*DIRECTIVE:* From the line containing "line: (1102, 557) -> (1176, 594), removed" down to the final entry below, restate each line word for word.

*DATA TO EXAMINE:*
******************************

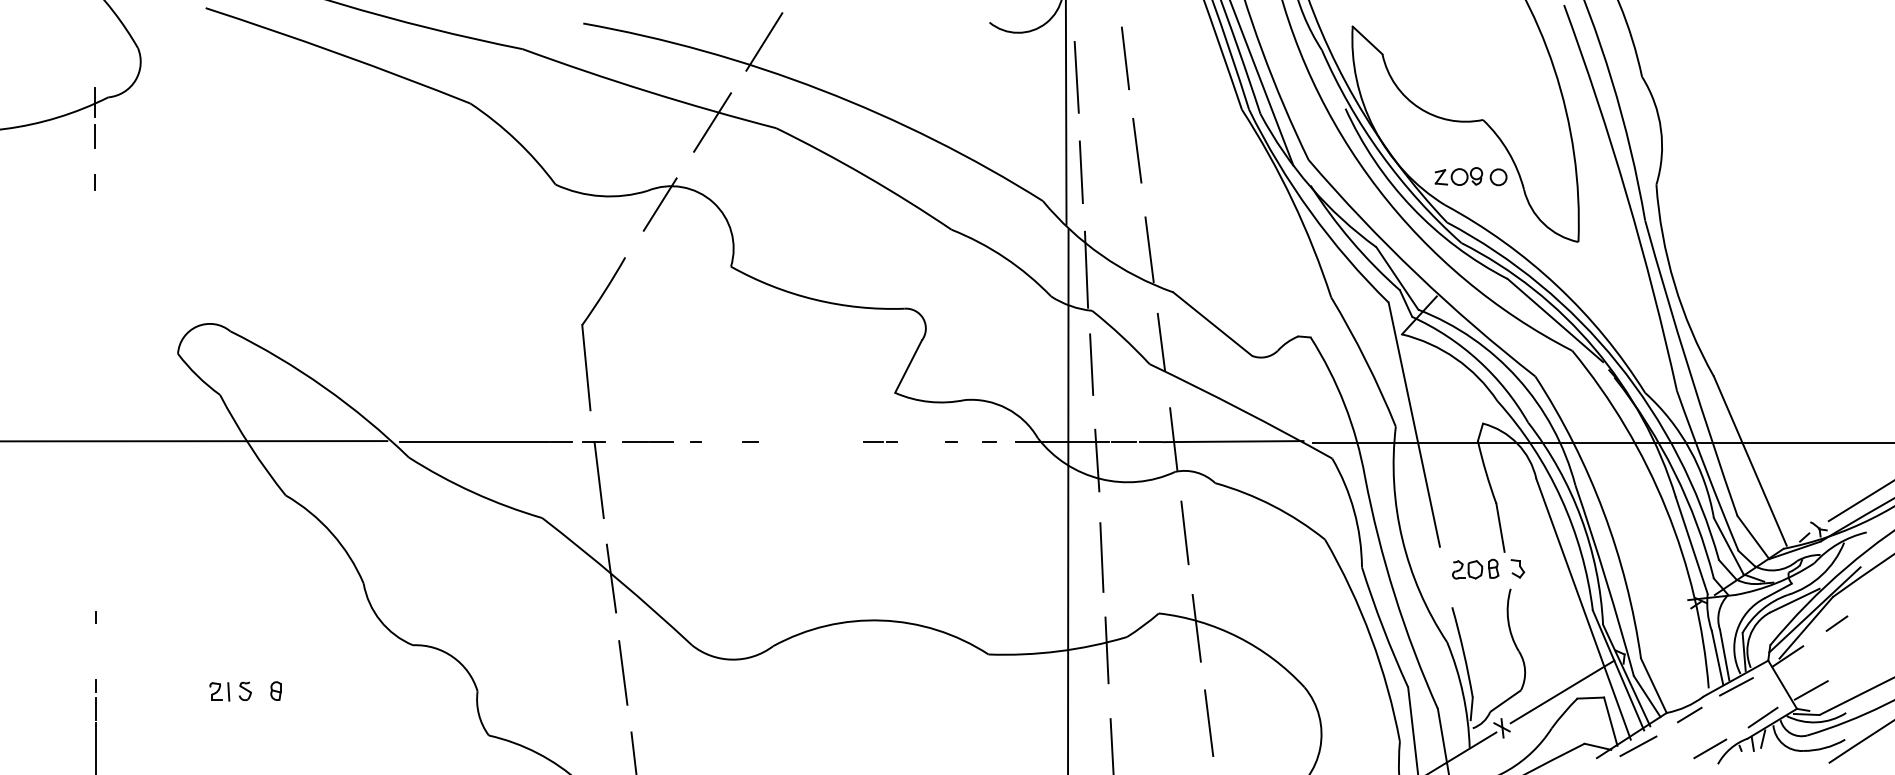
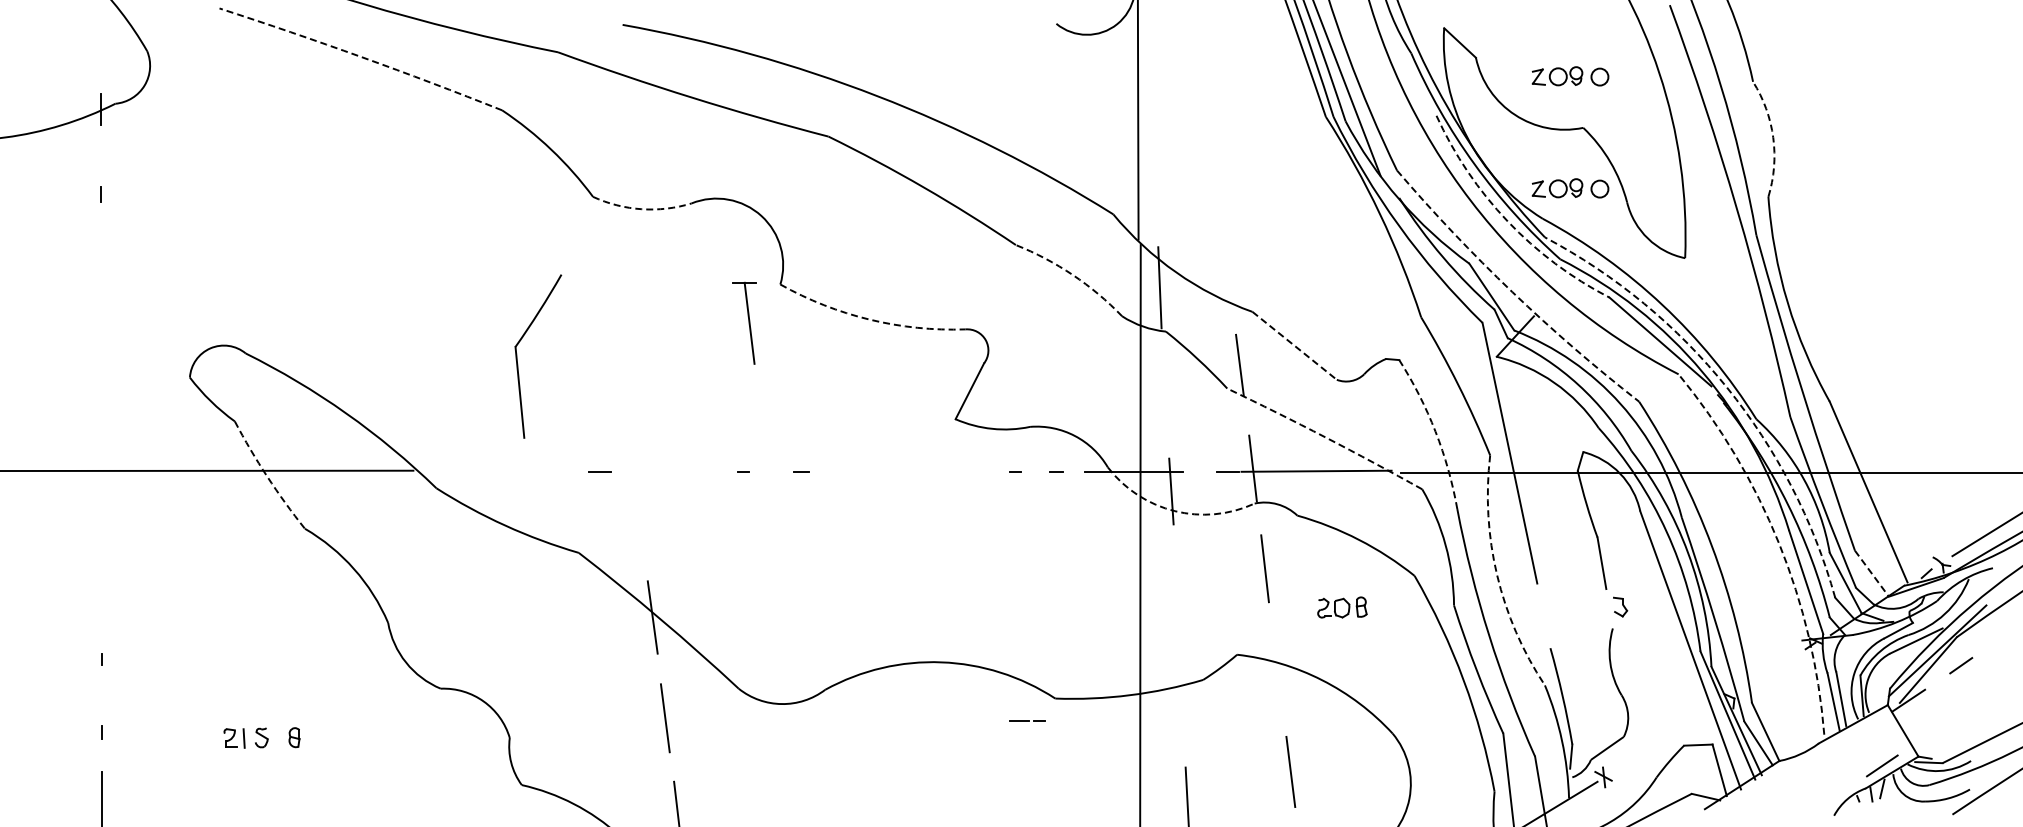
line: (763, 41) -> (815, 44), removed
arc: (338, 54) -> (361, 57), solid -> dashed
line: (1125, 57) -> (1201, 61), removed
part: (1471, 71) -> (1570, 76), added
line: (1076, 77) -> (1149, 82), removed
line: (712, 122) -> (760, 130), removed
arc: (1661, 128) -> (1773, 137), solid -> dashed
line: (95, 136) -> (101, 145), removed
line: (1136, 150) -> (1213, 160), removed
line: (1081, 172) -> (1154, 183), removed
arc: (600, 196) -> (641, 209), solid -> dashed
line: (659, 204) -> (704, 218), removed
arc: (1412, 207) -> (1507, 221), solid -> dashed
line: (1148, 248) -> (1226, 265), removed
arc: (1004, 257) -> (1072, 274), solid -> dashed
arc: (1416, 274) -> (1512, 292), solid -> dashed
arc: (814, 299) -> (869, 319), solid -> dashed
line: (1213, 324) -> (1295, 346), solid -> dashed
part: (584, 334) -> (517, 356), moved
arc: (1618, 363) -> (1727, 387), solid -> dashed
line: (1090, 364) -> (1164, 388), removed
arc: (1344, 404) -> (1435, 431), solid -> dashed
arc: (1241, 409) -> (1325, 437), solid -> dashed
line: (474, 441) -> (506, 471), removed
line: (647, 441) -> (691, 471), removed
line: (881, 441) -> (1027, 720), moved
line: (1123, 441) -> (1199, 471), removed
arc: (250, 446) -> (267, 476), solid -> dashed
part: (594, 479) -> (744, 322), moved
arc: (1100, 479) -> (1174, 511), solid -> dashed
arc: (1666, 509) -> (1779, 543), solid -> dashed
line: (1752, 537) -> (1871, 573), solid -> dashed
arc: (1402, 539) -> (1497, 575), solid -> dashed
line: (1102, 557) -> (1176, 594), removed
part: (1475, 569) -> (1342, 607), moved
line: (1196, 628) -> (1277, 670), removed
line: (1106, 650) -> (1181, 694), removed
line: (1736, 686) -> (1853, 732), removed
line: (1811, 690) -> (1933, 736), removed
line: (1561, 691) -> (1667, 738), removed
line: (96, 708) -> (102, 756), removed
line: (1689, 714) -> (1803, 762), removed
line: (1638, 746) -> (1749, 796), removed
line: (1709, 749) -> (1825, 799), removed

******************************

*YOUR SOLUTION:*
line: (1102, 557) -> (1176, 594), removed
part: (1475, 569) -> (1342, 607), moved
line: (1196, 628) -> (1277, 670), removed
line: (1106, 650) -> (1181, 694), removed
line: (1736, 686) -> (1853, 732), removed
line: (1811, 690) -> (1933, 736), removed
line: (1561, 691) -> (1667, 738), removed
line: (96, 708) -> (102, 756), removed
line: (1689, 714) -> (1803, 762), removed
line: (1638, 746) -> (1749, 796), removed
line: (1709, 749) -> (1825, 799), removed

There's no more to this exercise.